Write out every line of the data below as a numbered list, skipping any blank lines and leaving out the pictures.
※ ※ ※
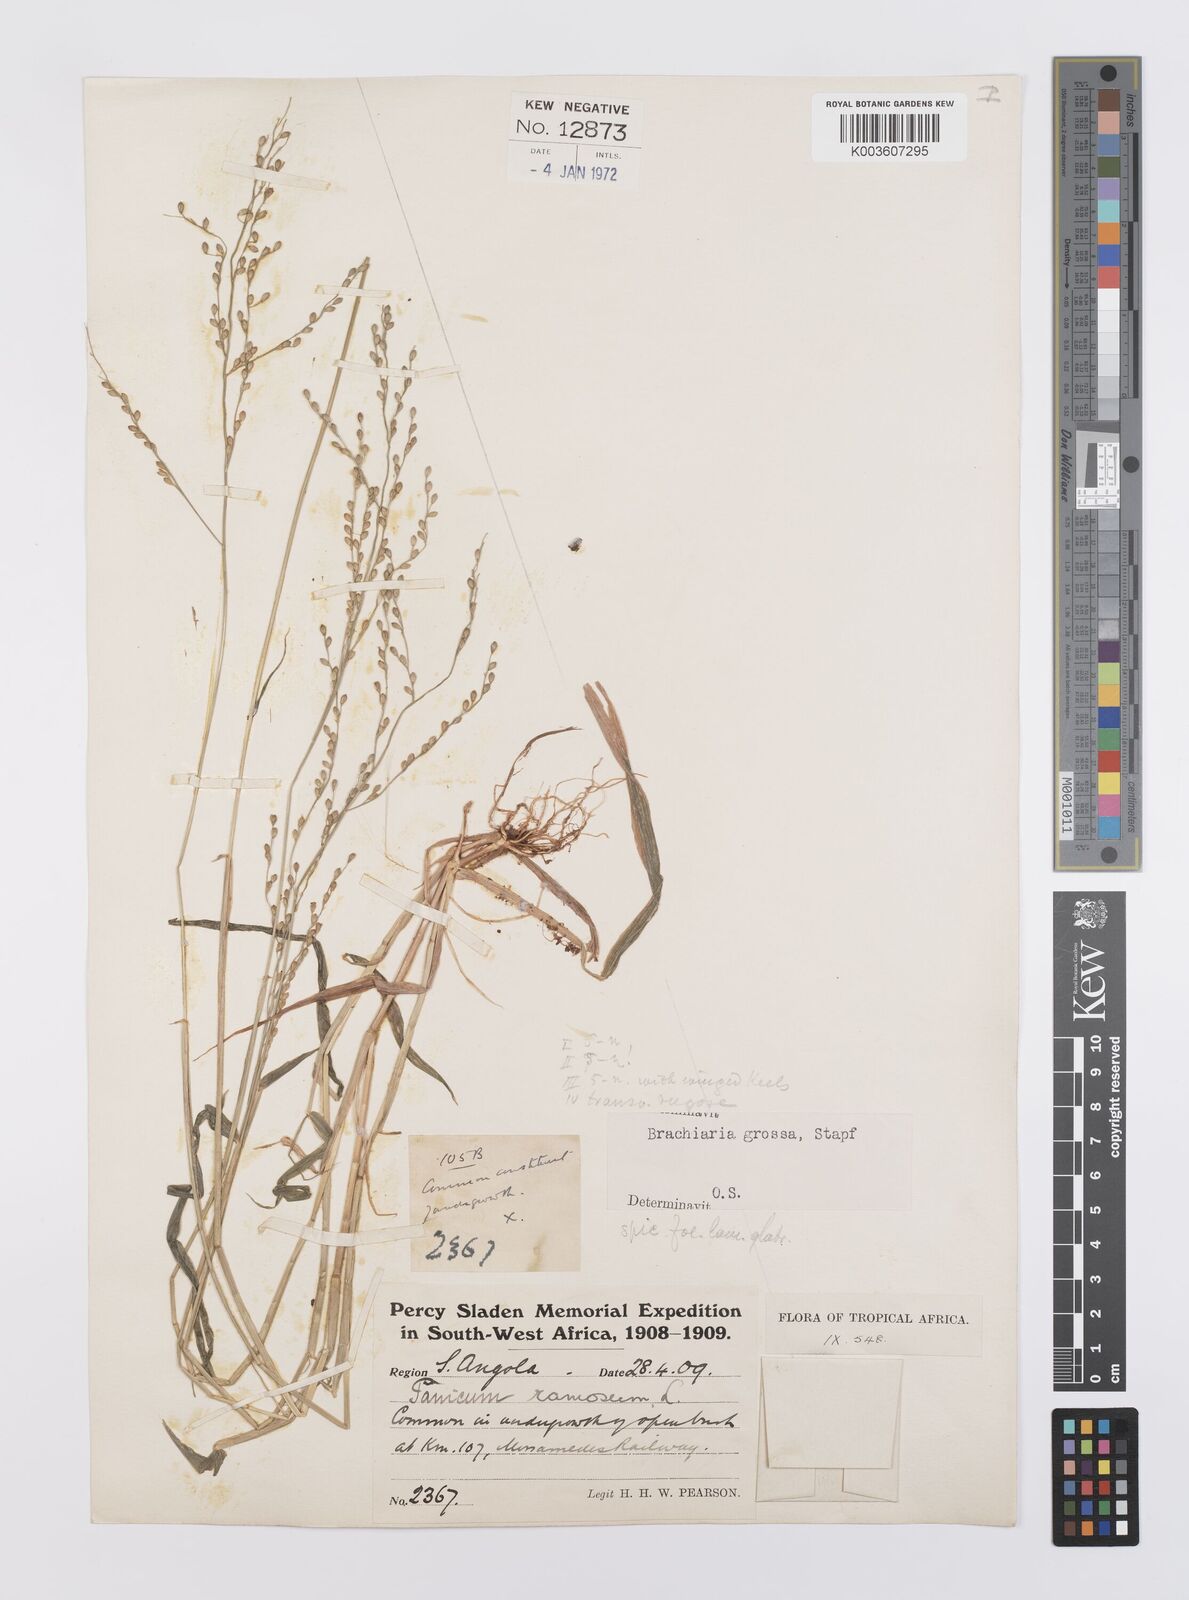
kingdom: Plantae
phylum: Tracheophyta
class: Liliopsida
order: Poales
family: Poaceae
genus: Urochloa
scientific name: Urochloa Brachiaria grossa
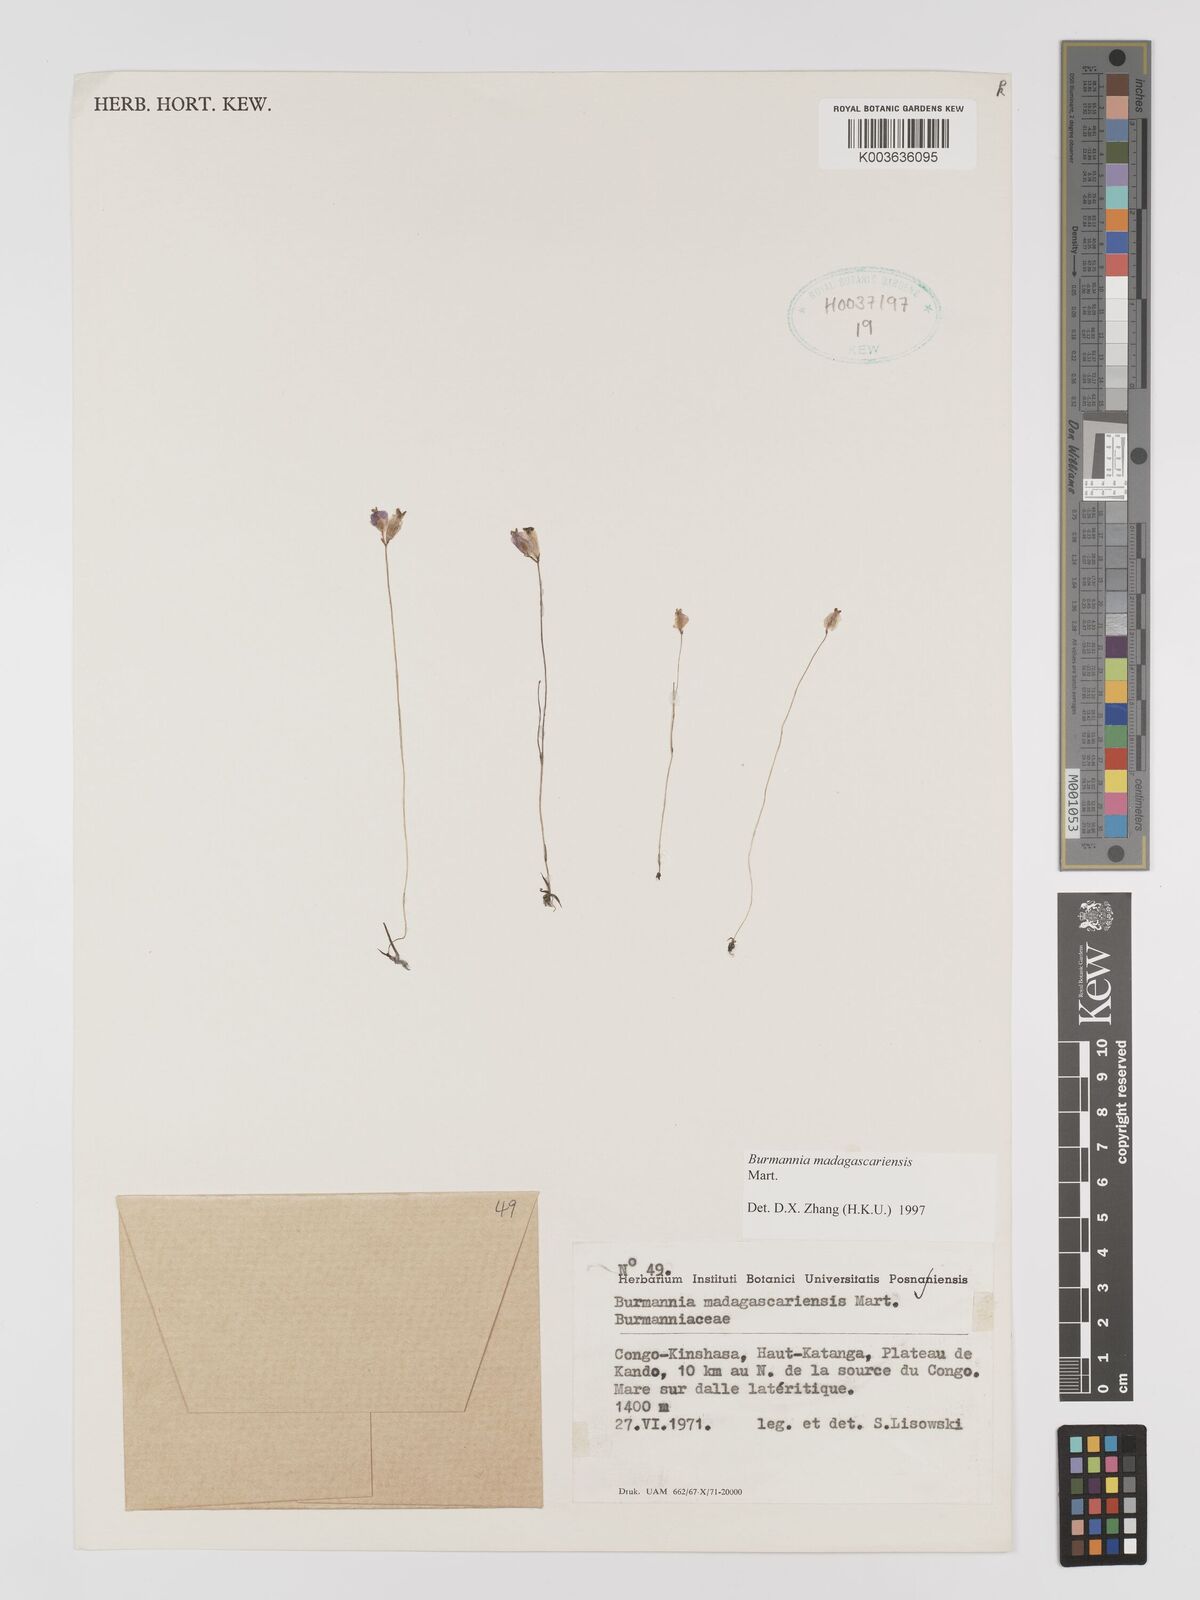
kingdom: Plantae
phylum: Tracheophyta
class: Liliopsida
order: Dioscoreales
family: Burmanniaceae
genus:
※ ※ ※
[Result below]
1. kingdom: Plantae
2. phylum: Tracheophyta
3. class: Liliopsida
4. order: Poales
5. family: Poaceae
6. genus: Urochloa
7. scientific name: Urochloa Brachiaria grossa
8. kingdom: Plantae
9. phylum: Tracheophyta
10. class: Liliopsida
11. order: Dioscoreales
12. family: Burmanniaceae
13. genus:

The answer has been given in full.